▸ **WHAT THE EXERCISE ASKS**:
Nothing should be left out: output all of the entries exactly.

(Saved entries)
▬▬▬▬▬▬▬▬▬▬
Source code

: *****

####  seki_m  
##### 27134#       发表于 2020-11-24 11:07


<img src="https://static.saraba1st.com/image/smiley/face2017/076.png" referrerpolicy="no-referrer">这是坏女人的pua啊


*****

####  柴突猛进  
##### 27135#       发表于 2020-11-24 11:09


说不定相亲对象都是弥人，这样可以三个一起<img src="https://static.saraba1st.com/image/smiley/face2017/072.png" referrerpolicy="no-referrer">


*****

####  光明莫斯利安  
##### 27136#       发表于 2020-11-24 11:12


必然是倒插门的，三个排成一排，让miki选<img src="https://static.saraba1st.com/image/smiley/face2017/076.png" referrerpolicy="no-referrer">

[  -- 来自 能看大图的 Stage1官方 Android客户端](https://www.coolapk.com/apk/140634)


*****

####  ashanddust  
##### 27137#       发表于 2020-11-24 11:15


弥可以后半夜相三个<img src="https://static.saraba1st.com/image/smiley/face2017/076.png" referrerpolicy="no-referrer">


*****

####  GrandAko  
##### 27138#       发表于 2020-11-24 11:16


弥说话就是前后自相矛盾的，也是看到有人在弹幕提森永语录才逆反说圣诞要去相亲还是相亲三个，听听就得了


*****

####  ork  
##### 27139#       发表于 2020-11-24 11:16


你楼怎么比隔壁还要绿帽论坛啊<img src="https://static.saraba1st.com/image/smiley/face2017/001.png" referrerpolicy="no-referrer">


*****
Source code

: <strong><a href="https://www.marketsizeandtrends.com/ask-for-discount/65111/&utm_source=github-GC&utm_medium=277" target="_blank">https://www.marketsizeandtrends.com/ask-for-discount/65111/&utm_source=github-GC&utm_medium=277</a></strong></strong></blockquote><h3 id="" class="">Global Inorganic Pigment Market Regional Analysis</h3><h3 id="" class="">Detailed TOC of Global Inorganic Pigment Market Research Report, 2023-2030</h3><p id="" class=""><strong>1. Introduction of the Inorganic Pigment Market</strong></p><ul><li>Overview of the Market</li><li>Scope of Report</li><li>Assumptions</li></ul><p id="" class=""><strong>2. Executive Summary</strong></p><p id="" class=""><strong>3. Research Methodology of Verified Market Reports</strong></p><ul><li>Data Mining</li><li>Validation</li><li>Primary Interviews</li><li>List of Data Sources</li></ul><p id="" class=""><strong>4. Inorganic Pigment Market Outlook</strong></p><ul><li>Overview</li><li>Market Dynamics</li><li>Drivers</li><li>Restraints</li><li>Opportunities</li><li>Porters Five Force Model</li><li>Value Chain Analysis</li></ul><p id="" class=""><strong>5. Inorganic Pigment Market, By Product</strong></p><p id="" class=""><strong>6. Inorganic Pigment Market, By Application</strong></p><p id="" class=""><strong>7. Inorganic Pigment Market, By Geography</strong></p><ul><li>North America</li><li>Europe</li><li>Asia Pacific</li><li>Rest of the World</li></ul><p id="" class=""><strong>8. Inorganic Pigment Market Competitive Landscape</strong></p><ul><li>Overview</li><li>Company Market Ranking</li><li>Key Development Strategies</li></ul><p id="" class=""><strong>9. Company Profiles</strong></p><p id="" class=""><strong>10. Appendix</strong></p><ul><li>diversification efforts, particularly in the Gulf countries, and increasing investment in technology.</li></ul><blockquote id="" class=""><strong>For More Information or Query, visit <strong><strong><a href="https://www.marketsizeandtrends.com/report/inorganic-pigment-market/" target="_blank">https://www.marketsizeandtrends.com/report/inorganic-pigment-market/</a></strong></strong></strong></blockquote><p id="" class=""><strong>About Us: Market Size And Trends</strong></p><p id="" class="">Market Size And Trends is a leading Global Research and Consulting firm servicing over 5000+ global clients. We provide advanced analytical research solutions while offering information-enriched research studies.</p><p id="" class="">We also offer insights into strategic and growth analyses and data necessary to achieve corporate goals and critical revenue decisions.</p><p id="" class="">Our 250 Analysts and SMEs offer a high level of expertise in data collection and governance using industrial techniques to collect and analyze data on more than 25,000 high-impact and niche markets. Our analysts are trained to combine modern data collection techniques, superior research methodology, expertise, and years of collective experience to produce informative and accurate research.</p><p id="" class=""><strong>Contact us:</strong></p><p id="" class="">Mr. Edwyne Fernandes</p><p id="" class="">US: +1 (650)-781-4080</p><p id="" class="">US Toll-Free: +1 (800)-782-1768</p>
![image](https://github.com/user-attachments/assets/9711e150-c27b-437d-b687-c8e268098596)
▬▬▬▬▬▬▬▬▬▬
▸ **TASK ANSWER**:
Source code

: *****

####  seki_m  
##### 27134#       发表于 2020-11-24 11:07


<img src="https://static.saraba1st.com/image/smiley/face2017/076.png" referrerpolicy="no-referrer">这是坏女人的pua啊


*****

####  柴突猛进  
##### 27135#       发表于 2020-11-24 11:09


说不定相亲对象都是弥人，这样可以三个一起<img src="https://static.saraba1st.com/image/smiley/face2017/072.png" referrerpolicy="no-referrer">


*****

####  光明莫斯利安  
##### 27136#       发表于 2020-11-24 11:12


必然是倒插门的，三个排成一排，让miki选<img src="https://static.saraba1st.com/image/smiley/face2017/076.png" referrerpolicy="no-referrer">

[  -- 来自 能看大图的 Stage1官方 Android客户端](https://www.coolapk.com/apk/140634)


*****

####  ashanddust  
##### 27137#       发表于 2020-11-24 11:15


弥可以后半夜相三个<img src="https://static.saraba1st.com/image/smiley/face2017/076.png" referrerpolicy="no-referrer">


*****

####  GrandAko  
##### 27138#       发表于 2020-11-24 11:16


弥说话就是前后自相矛盾的，也是看到有人在弹幕提森永语录才逆反说圣诞要去相亲还是相亲三个，听听就得了


*****

####  ork  
##### 27139#       发表于 2020-11-24 11:16


你楼怎么比隔壁还要绿帽论坛啊<img src="https://static.saraba1st.com/image/smiley/face2017/001.png" referrerpolicy="no-referrer">


*****
Source code

: <strong><a href="https://www.marketsizeandtrends.com/ask-for-discount/65111/&utm_source=github-GC&utm_medium=277" target="_blank">https://www.marketsizeandtrends.com/ask-for-discount/65111/&utm_source=github-GC&utm_medium=277</a></strong></strong></blockquote><h3 id="" class="">Global Inorganic Pigment Market Regional Analysis</h3><h3 id="" class="">Detailed TOC of Global Inorganic Pigment Market Research Report, 2023-2030</h3><p id="" class=""><strong>1. Introduction of the Inorganic Pigment Market</strong></p><ul><li>Overview of the Market</li><li>Scope of Report</li><li>Assumptions</li></ul><p id="" class=""><strong>2. Executive Summary</strong></p><p id="" class=""><strong>3. Research Methodology of Verified Market Reports</strong></p><ul><li>Data Mining</li><li>Validation</li><li>Primary Interviews</li><li>List of Data Sources</li></ul><p id="" class=""><strong>4. Inorganic Pigment Market Outlook</strong></p><ul><li>Overview</li><li>Market Dynamics</li><li>Drivers</li><li>Restraints</li><li>Opportunities</li><li>Porters Five Force Model</li><li>Value Chain Analysis</li></ul><p id="" class=""><strong>5. Inorganic Pigment Market, By Product</strong></p><p id="" class=""><strong>6. Inorganic Pigment Market, By Application</strong></p><p id="" class=""><strong>7. Inorganic Pigment Market, By Geography</strong></p><ul><li>North America</li><li>Europe</li><li>Asia Pacific</li><li>Rest of the World</li></ul><p id="" class=""><strong>8. Inorganic Pigment Market Competitive Landscape</strong></p><ul><li>Overview</li><li>Company Market Ranking</li><li>Key Development Strategies</li></ul><p id="" class=""><strong>9. Company Profiles</strong></p><p id="" class=""><strong>10. Appendix</strong></p><ul><li>diversification efforts, particularly in the Gulf countries, and increasing investment in technology.</li></ul><blockquote id="" class=""><strong>For More Information or Query, visit <strong><strong><a href="https://www.marketsizeandtrends.com/report/inorganic-pigment-market/" target="_blank">https://www.marketsizeandtrends.com/report/inorganic-pigment-market/</a></strong></strong></strong></blockquote><p id="" class=""><strong>About Us: Market Size And Trends</strong></p><p id="" class="">Market Size And Trends is a leading Global Research and Consulting firm servicing over 5000+ global clients. We provide advanced analytical research solutions while offering information-enriched research studies.</p><p id="" class="">We also offer insights into strategic and growth analyses and data necessary to achieve corporate goals and critical revenue decisions.</p><p id="" class="">Our 250 Analysts and SMEs offer a high level of expertise in data collection and governance using industrial techniques to collect and analyze data on more than 25,000 high-impact and niche markets. Our analysts are trained to combine modern data collection techniques, superior research methodology, expertise, and years of collective experience to produce informative and accurate research.</p><p id="" class=""><strong>Contact us:</strong></p><p id="" class="">Mr. Edwyne Fernandes</p><p id="" class="">US: +1 (650)-781-4080</p><p id="" class="">US Toll-Free: +1 (800)-782-1768</p>
![image](https://github.com/user-attachments/assets/9711e150-c27b-437d-b687-c8e268098596)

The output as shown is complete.